Causal games. CausalGame / pure_nash_equilibria represent MACIDs and enumerate pure-strategy Nash equilibria for any number of agents; mixed_nash_equilibria finds all mixed-strategy equilibria of a two-player game exactly by support enumeration (rational arithmetic), and for three or more agents by support enumeration with a numerical Newton solve of the multilinear indifference system — every returned profile is verified to be an ε-Nash equilibrium (no agent gains more than 1e-6 by deviating to a pure action).
Partial-identification / OPE bounds. causal_q_bounds (confounded RL logs) and manski_bounds (observational data) give the sharp no-assumptions Manski interval on a counterfactual mean; ipw_sensitivity_bounds gives the marginal-sensitivity-model (Tan's Γ) interval, collapsing to the IPW point at Γ=1 and containing the truth once Γ exceeds the true confounding odds ratio. Outcomes are assumed bounded; validated against a confounded SCM with a known effect.

Not Yet Claimed¶

Multi-experiment c-factor stitching. Transportability resolves each c-factor from a single domain/experiment; a c-factor identifiable only by combining several experiments (the deepest gID case) is reported non-transportable rather than guessed.
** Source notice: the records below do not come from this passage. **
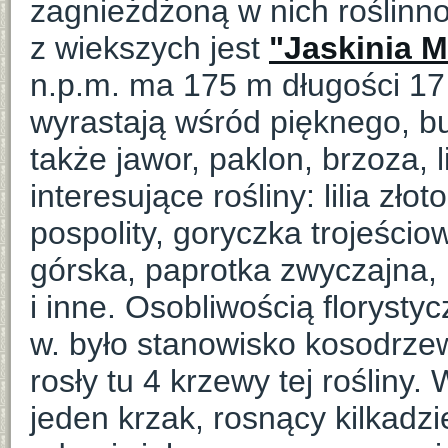
zagnieżdżoną w nich roślinnoś
z wiekszych jest
"Jaskinia 
n.p.m. ma 175 m długości 17
wyrastają wśród pięknego, b
także jawor, paklon, brzoza, 
interesujące rośliny: lilia zł
pospolity, goryczka trojeścio
górska, paprotka zwyczajna,
i inne. Osobliwością florysty
w. było stanowisko kosodrze
rosły tu 4 krzewy tej rośliny. 
jeden krzak, rosnący kilkadz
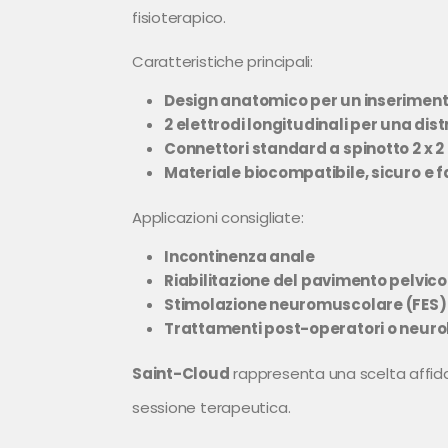
fisioterapico.
Caratteristiche principali:
Design anatomico per un inseriment
2 elettrodi longitudinali per una dis
Connettori standard a spinotto 2 x 
Materiale biocompatibile, sicuro e f
Applicazioni consigliate:
Incontinenza anale
Riabilitazione del pavimento pelvico
Stimolazione neuromuscolare (FES)
Trattamenti post-operatori o neuro
Saint-Cloud
rappresenta una scelta affidabi
sessione terapeutica.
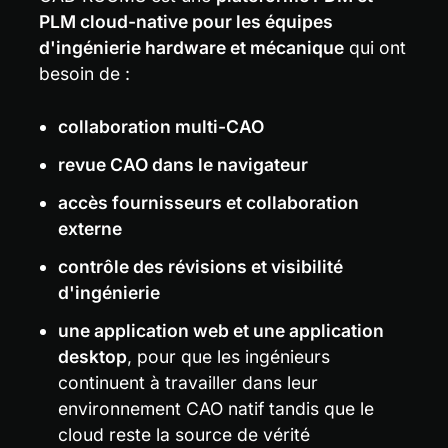
PLM cloud-native pour les équipes 
d'ingénierie hardware et mécanique
 qui ont 
besoin de :
collaboration multi-CAO
revue CAO dans le navigateur
accès fournisseurs et collaboration 
externe
contrôle des révisions et visibilité 
d'ingénierie
une application web et une application 
desktop
, pour que les ingénieurs 
continuent à travailler dans leur 
environnement CAO natif tandis que le 
cloud reste la source de vérité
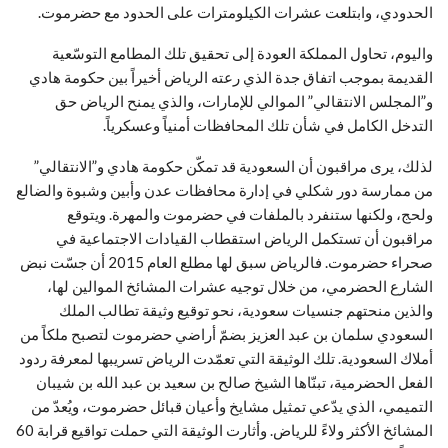
الحدودي، وابتلعت عشرات الكيلومترات على الحدود مع حضرموت.
واليوم، تحاول المملكة العودة إلى تحقيق تلك المطامع التوسّعية
القديمة بموجب اتفاق جدة الذي رعته الرياض أخيراً بين حكومة هادي
و”المجلس الانتقالي” الموالي للإمارات، والذي يمنح الرياض حق
التدخل الكامل في شأن تلك المحافظات أمنياً وعسكرياً.
لذلك، يرى مراقبون أن السعودية قد تمكّن حكومة هادي و”الانتقالي”
من ممارسة دور شكلي في إدارة محافظات عدن وأبين وشبوة والضالع
ولحج، ولكنها ستنفرد بالملفات في حضرموت والمهرة. ويتوقع
مراقبون أن تستكمل الرياض استقطاب القيادات الاجتماعية في
صحراء حضرموت. فالرياض سبق لها مطلع العام 2015 أن جسّت نبض
الشارع الحضرمي، من خلال توجيه عشرات المشائخ الموالين لها،
والذين منحتهم جنسيات سعودية، نحو توقيع وثيقة تطالب الملك
السعودي سلمان بن عبد العزيز بضمّ أراضي حضرموت لتصبح ملكاً من
أملاك السعودية. تلك الوثيقة التي تعمّدت الرياض تسريبها لمعرفة ردود
الفعل الحضرمية، تبنّاها الشيخ صالح بن سعيد بن عبد الله بن شيبان
التميمي، الذي يدّعي تمثيل مشايخ وأعيان قبائل حضرموت، ويُعدّ من
المشائخ الأكثر ولاءً للرياض. وأثارت الوثيقة التي حملت تواقيع قرابة 60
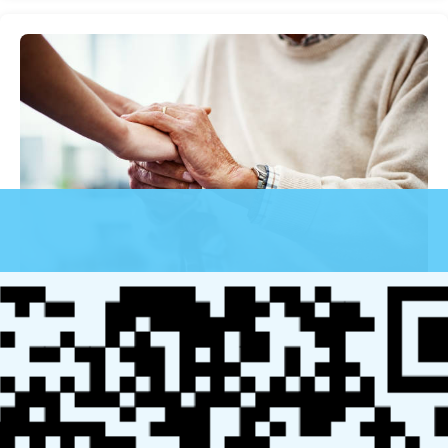
近年来，老年人因身体状况和生活习惯无法独立就医的情
况日益普遍，而医院复杂的就诊流程更是加大了这一需
求。与此同时，政府对老龄化社会的重视，也为医疗陪诊
行业的规范化和发展提供了政策支持，促使市场不断健康
成长。
小暖陪诊技能培训中心为希望进入这一领域的人士提供了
Single-domain observational ID (identify_effect), gID (identify_effect_with_experiments), and the multi-domain mz/meta transportability (identify_transport_general) above are implemented and validated.
Score-based causal discovery (GES) and interventional FCI.
Doubly-robust OPE point estimators (the bounds above are partial-identification intervals, not point estimates).
Production-ready deep or offline-RL training integrations.
General statistical guarantees from the maintained toy benchmark environments.

The experimental sensitivity helper lives under causalrl.experimental.ope.